Object change listings -
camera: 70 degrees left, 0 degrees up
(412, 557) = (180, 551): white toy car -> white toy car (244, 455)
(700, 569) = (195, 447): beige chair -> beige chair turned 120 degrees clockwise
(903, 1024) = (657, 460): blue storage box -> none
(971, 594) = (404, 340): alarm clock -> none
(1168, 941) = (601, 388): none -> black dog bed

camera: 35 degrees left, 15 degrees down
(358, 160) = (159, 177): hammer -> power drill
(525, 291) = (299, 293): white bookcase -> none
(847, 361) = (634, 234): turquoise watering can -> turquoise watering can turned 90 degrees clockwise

WHAT THE TASK ASKS -
Give the number of lines in the records that contain the string "degrees", and nothing besides.

ANSWER SPACE -
4